Task goal: Swap "scientific name" for "binomial name" throughout the data, change nothing else, and give the lines again without the pictures.

** START **

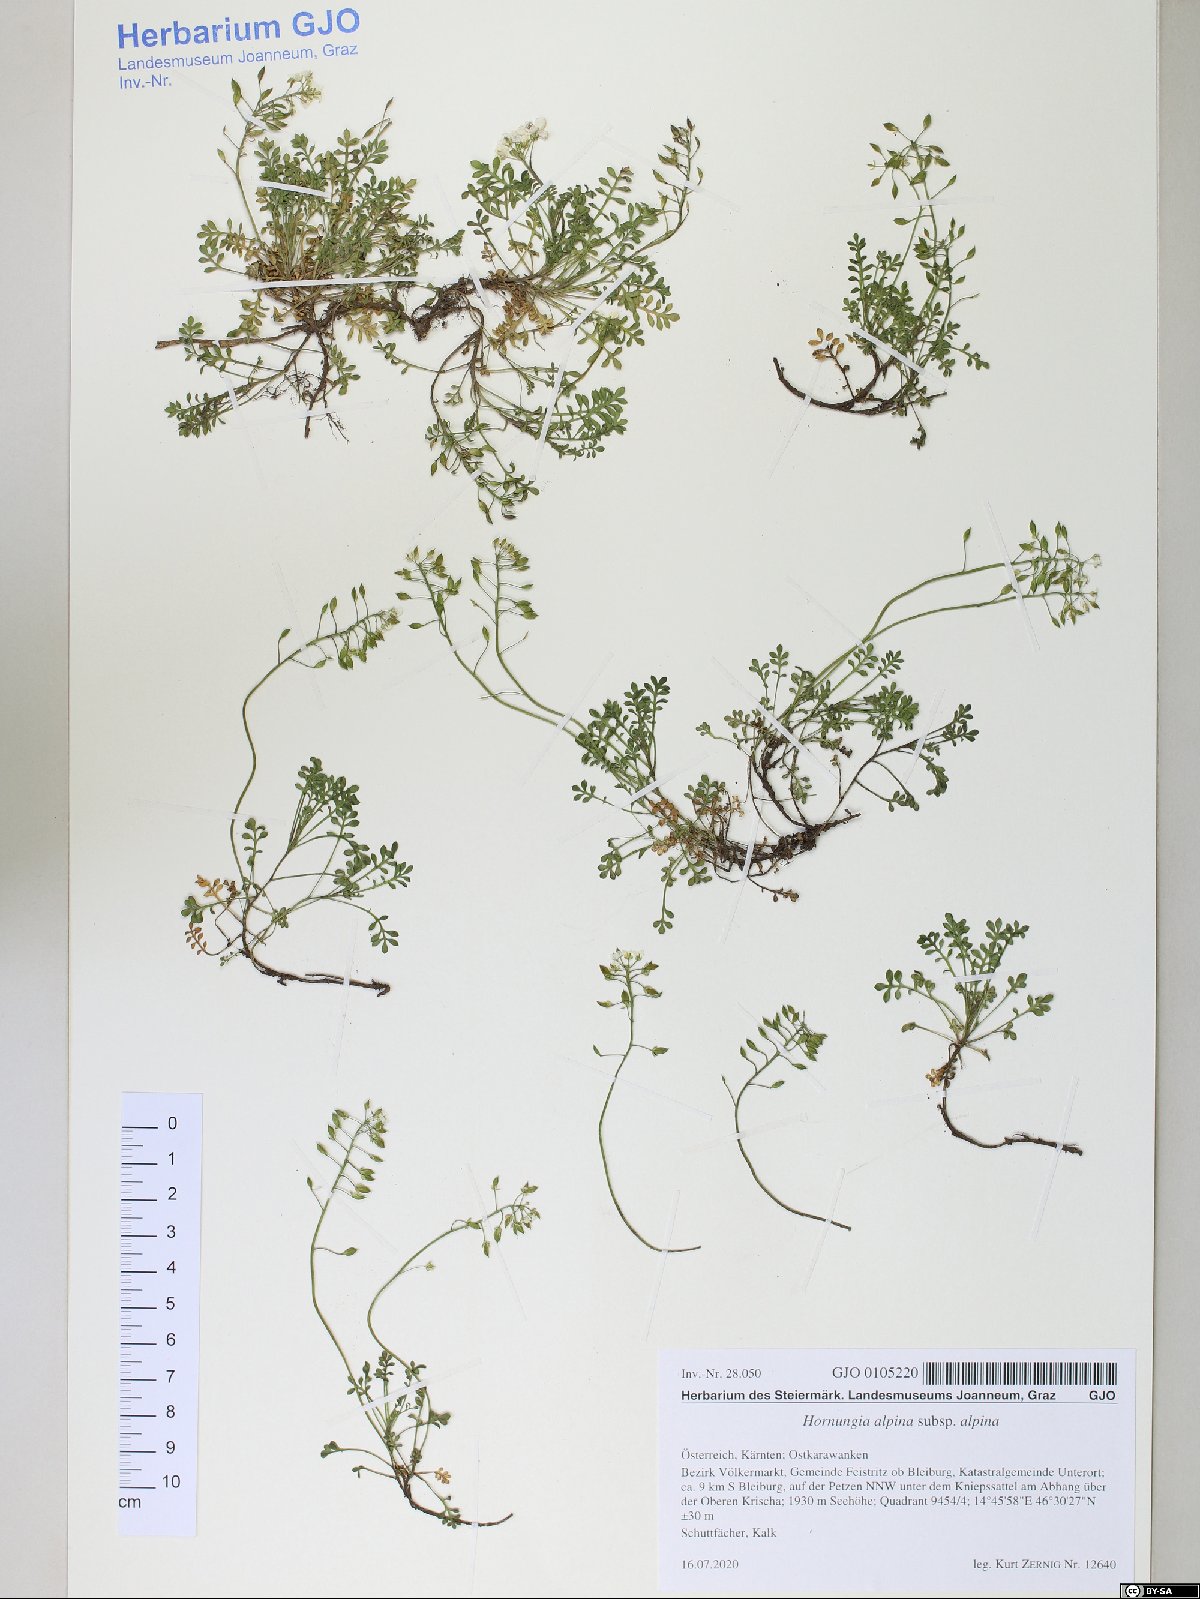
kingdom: Plantae
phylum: Tracheophyta
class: Magnoliopsida
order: Brassicales
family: Brassicaceae
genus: Hornungia
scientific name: Hornungia alpina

** END **

Answer for this exercise:
kingdom: Plantae
phylum: Tracheophyta
class: Magnoliopsida
order: Brassicales
family: Brassicaceae
genus: Hornungia
binomial name: Hornungia alpina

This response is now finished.